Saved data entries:
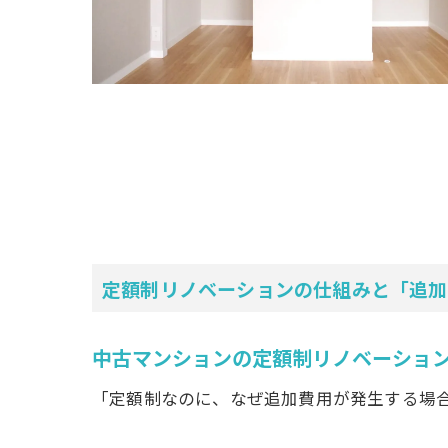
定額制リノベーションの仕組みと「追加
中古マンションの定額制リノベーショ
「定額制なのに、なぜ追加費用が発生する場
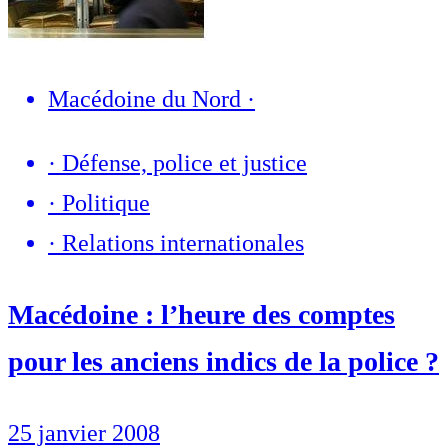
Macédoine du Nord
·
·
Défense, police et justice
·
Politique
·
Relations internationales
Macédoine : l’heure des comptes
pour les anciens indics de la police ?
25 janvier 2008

---

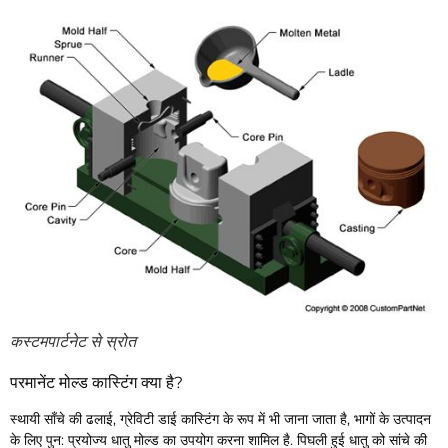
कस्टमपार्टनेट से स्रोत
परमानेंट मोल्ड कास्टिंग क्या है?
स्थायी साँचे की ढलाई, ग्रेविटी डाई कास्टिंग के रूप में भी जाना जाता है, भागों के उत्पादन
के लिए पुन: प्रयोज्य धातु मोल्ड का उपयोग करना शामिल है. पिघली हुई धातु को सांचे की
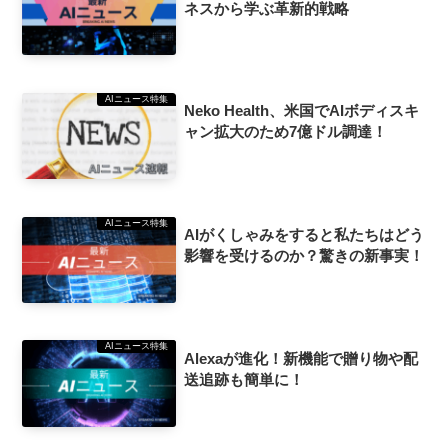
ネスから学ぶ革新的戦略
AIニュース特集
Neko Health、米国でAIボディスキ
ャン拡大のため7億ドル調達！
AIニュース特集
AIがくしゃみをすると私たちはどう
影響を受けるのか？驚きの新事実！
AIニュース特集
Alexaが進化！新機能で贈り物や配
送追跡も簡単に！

— Assignment —
Every line above in the stretch from the one with "定額制リノベーションの仕組みと「追加" through the one with "25 janvier 2008" is to be transcribed exactly, ends included. No picture is copied.

— Exercise solution —
定額制リノベーションの仕組みと「追加
中古マンションの定額制リノベーショ
「定額制なのに、なぜ追加費用が発生する場
Macédoine du Nord
·
·
Défense, police et justice
·
Politique
·
Relations internationales
Macédoine : l’heure des comptes
pour les anciens indics de la police ?
25 janvier 2008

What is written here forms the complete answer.